[Records from a data collection]
========

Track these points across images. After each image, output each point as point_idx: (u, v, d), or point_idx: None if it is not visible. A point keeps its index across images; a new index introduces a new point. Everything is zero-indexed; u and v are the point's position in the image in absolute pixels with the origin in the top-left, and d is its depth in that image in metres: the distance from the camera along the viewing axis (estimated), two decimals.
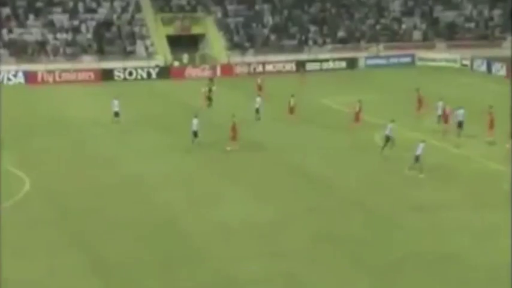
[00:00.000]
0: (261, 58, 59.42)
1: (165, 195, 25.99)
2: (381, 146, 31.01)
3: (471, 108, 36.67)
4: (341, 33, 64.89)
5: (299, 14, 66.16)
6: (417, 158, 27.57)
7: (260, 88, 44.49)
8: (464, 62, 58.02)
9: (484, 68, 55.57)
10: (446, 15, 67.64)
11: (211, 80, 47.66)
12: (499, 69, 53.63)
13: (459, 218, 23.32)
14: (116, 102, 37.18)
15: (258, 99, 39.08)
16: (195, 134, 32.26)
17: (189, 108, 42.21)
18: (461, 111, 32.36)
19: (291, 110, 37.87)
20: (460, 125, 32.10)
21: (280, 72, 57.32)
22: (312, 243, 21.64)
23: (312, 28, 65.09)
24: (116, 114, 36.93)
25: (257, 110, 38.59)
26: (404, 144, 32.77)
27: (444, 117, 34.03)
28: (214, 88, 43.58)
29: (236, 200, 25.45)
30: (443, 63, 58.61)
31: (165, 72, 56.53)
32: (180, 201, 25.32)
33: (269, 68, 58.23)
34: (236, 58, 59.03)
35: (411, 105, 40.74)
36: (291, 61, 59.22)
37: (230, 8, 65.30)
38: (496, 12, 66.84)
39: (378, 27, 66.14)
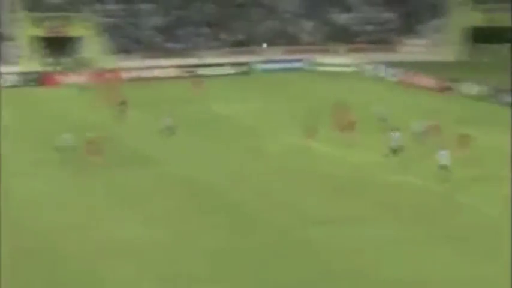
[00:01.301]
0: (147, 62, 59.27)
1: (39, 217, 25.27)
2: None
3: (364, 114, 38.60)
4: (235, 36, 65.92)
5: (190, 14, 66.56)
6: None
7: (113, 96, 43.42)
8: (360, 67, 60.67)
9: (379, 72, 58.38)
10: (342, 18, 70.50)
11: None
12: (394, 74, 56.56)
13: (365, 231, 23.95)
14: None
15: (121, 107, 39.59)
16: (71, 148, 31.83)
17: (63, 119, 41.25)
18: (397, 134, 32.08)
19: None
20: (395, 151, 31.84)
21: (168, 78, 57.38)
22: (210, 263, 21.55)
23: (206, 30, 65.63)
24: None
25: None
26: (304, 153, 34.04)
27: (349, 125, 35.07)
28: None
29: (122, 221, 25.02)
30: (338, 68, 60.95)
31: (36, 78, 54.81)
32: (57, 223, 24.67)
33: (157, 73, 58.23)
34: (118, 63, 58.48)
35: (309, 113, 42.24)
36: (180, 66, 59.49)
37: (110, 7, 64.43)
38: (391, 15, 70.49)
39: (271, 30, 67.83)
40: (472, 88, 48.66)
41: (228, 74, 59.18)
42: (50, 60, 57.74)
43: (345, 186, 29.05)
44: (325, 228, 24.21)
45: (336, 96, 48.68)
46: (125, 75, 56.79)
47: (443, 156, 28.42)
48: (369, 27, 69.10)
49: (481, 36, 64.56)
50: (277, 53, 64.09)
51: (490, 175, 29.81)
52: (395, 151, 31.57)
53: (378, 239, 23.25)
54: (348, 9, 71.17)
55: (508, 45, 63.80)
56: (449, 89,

========

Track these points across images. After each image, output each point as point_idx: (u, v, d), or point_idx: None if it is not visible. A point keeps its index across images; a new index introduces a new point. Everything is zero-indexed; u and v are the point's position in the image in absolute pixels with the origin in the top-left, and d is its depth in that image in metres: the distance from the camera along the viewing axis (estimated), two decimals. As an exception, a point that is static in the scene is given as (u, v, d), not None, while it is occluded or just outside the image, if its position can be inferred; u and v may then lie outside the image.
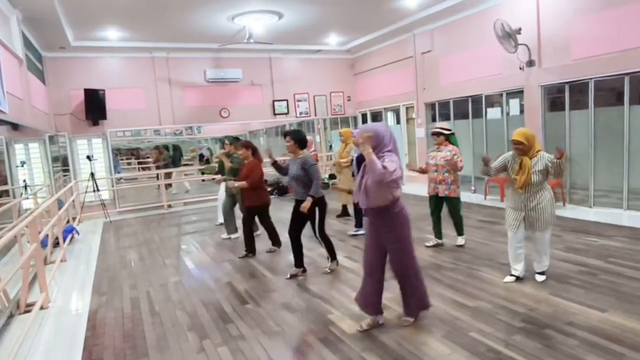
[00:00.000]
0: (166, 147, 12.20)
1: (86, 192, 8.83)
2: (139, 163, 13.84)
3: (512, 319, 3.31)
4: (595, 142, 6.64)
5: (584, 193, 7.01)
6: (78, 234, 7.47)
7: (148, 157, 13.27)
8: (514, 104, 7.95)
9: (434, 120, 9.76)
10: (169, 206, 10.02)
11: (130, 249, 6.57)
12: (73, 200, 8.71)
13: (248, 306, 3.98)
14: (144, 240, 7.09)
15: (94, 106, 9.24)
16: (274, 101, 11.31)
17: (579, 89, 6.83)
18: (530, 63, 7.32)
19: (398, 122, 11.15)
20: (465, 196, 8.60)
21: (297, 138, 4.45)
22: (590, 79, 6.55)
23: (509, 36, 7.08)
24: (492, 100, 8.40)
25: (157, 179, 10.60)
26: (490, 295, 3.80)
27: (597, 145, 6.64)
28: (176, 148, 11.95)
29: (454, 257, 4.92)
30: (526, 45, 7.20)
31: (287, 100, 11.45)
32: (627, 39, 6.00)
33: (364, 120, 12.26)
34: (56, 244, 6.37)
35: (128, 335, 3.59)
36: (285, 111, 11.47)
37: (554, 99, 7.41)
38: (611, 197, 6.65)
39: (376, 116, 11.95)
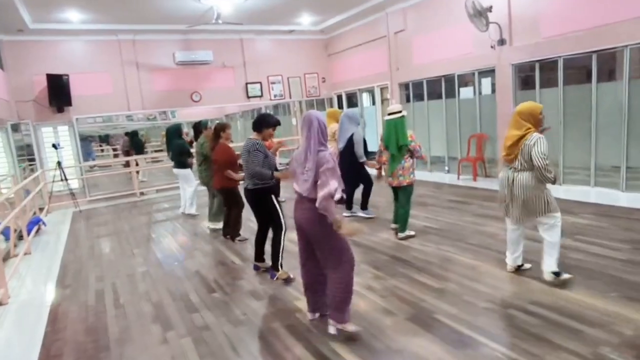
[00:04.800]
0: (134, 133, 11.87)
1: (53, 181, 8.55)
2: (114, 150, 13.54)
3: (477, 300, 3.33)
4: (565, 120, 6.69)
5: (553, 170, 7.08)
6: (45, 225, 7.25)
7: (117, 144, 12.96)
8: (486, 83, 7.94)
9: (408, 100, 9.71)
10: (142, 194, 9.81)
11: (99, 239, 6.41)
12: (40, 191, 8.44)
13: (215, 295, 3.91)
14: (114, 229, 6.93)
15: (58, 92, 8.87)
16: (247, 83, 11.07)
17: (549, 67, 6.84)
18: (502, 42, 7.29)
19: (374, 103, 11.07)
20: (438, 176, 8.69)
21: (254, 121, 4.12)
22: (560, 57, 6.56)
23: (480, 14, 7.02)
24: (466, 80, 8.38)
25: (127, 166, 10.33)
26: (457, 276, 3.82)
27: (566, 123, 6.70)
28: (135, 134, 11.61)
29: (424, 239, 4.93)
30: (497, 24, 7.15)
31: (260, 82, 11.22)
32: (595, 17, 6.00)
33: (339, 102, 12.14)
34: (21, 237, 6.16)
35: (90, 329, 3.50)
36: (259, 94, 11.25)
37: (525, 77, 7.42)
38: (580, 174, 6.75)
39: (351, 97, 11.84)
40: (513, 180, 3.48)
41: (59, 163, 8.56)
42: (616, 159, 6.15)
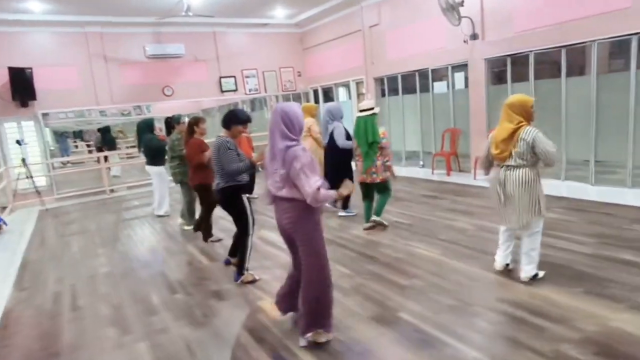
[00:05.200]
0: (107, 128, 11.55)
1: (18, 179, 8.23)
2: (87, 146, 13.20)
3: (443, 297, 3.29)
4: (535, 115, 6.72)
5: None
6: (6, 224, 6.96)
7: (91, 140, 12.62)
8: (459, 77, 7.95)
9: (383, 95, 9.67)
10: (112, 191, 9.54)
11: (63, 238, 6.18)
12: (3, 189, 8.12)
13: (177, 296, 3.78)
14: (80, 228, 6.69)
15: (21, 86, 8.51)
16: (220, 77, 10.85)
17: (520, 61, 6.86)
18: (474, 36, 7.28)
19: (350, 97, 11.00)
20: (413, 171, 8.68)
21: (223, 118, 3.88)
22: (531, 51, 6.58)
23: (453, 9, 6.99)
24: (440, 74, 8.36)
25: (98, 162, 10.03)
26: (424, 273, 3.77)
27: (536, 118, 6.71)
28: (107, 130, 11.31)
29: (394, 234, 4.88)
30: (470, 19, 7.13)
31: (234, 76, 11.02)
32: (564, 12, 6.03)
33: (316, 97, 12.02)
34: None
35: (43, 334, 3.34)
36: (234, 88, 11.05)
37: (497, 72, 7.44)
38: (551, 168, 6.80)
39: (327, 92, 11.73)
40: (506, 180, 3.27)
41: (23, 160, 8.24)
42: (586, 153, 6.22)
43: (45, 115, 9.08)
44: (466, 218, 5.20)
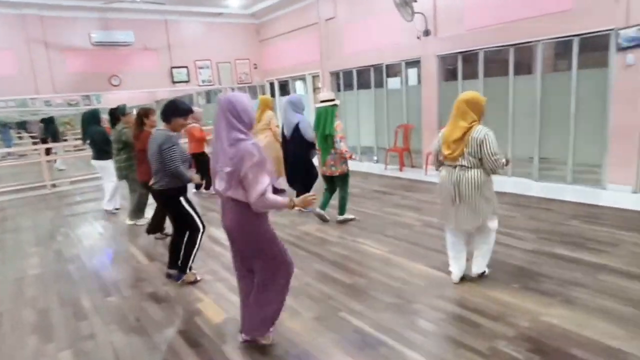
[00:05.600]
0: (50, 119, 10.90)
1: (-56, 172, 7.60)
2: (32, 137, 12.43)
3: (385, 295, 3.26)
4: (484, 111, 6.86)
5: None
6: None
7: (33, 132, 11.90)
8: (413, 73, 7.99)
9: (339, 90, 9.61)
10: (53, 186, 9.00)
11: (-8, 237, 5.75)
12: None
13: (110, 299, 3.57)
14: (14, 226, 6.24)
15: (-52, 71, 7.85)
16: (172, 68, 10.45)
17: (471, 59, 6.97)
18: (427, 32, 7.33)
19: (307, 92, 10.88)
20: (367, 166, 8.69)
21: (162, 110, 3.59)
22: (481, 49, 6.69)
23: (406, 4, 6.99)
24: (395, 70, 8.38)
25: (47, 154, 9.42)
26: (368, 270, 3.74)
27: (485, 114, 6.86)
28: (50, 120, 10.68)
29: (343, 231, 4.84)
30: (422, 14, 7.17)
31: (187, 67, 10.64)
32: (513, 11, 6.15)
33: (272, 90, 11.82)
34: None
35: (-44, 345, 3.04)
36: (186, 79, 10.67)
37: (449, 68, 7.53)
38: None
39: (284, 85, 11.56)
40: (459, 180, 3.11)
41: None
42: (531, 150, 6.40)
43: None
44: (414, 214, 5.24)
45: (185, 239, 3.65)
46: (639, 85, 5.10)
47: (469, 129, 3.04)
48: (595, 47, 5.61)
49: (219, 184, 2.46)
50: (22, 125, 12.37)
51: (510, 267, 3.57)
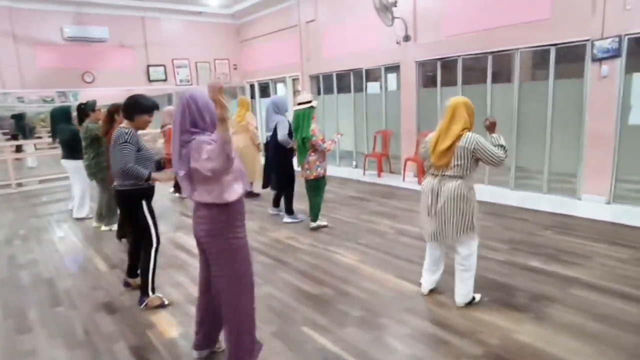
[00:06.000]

========

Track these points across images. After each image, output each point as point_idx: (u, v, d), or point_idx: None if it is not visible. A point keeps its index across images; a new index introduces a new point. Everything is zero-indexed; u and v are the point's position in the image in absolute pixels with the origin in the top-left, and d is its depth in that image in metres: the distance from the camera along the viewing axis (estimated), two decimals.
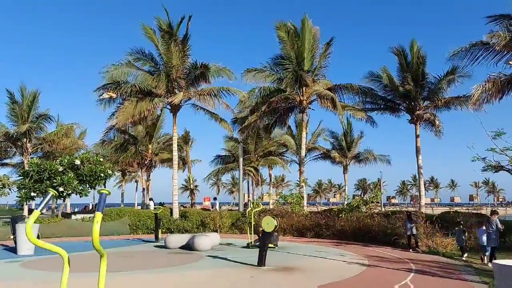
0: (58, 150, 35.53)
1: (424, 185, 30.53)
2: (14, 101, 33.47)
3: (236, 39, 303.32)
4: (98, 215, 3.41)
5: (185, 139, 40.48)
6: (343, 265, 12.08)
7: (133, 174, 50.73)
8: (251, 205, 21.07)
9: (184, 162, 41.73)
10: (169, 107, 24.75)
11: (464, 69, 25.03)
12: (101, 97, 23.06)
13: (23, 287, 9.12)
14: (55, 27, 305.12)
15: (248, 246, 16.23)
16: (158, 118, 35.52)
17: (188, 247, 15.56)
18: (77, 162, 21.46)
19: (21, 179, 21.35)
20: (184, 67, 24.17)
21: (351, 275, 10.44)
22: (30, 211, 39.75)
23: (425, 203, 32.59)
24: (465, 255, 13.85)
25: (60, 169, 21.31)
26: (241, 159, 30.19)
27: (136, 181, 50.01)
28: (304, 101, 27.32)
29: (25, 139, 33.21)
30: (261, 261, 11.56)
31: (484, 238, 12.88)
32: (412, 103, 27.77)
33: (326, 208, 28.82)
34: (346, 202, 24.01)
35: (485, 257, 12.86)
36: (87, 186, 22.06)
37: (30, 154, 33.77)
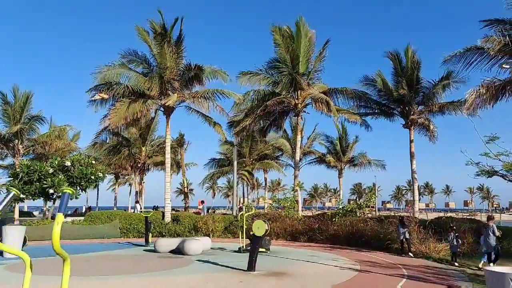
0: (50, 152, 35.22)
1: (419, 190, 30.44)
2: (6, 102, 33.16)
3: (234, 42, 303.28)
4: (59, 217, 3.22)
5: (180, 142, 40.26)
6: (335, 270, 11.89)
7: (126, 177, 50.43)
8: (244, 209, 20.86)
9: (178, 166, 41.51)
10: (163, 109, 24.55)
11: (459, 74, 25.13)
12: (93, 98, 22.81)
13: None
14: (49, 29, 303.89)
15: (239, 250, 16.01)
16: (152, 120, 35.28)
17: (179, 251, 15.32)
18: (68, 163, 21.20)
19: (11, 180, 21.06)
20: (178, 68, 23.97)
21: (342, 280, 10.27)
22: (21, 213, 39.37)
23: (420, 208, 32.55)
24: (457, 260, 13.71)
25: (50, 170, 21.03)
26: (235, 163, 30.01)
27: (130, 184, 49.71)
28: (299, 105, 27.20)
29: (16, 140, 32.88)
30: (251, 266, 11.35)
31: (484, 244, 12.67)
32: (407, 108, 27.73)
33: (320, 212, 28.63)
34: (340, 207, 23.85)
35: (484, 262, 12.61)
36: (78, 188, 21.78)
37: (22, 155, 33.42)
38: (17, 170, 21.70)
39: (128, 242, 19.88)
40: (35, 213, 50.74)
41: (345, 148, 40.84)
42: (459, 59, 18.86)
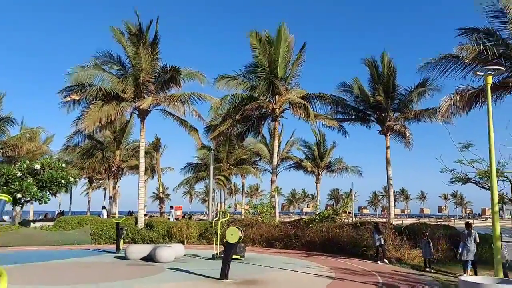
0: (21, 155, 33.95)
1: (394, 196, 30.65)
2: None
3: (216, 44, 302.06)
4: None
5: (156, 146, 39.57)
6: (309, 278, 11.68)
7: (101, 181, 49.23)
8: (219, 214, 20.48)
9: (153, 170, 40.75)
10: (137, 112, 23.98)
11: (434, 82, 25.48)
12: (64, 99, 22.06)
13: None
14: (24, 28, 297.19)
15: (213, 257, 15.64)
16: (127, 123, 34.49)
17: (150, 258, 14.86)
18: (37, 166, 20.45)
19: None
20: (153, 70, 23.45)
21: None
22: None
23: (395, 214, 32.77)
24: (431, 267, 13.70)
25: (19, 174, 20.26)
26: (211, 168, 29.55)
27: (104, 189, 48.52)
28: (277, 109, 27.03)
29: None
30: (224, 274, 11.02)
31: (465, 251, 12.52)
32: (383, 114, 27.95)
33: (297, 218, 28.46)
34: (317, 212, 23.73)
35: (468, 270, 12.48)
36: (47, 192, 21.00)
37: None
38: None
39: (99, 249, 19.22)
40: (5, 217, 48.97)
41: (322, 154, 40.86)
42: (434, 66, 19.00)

========

[Exercise goal] Look back at the data above. Transcribe exactly the lines starting at the line that contains "21: (351, 275, 10.44)" and ending at the line that contains "36: (87, 186, 22.06)".

[Completed exercise]
21: (351, 275, 10.44)
22: (30, 211, 39.75)
23: (425, 203, 32.59)
24: (465, 255, 13.85)
25: (60, 169, 21.31)
26: (241, 159, 30.19)
27: (136, 181, 50.01)
28: (304, 101, 27.32)
29: (25, 139, 33.21)
30: (261, 261, 11.56)
31: (484, 238, 12.88)
32: (412, 103, 27.77)
33: (326, 208, 28.82)
34: (346, 202, 24.01)
35: (485, 257, 12.86)
36: (87, 186, 22.06)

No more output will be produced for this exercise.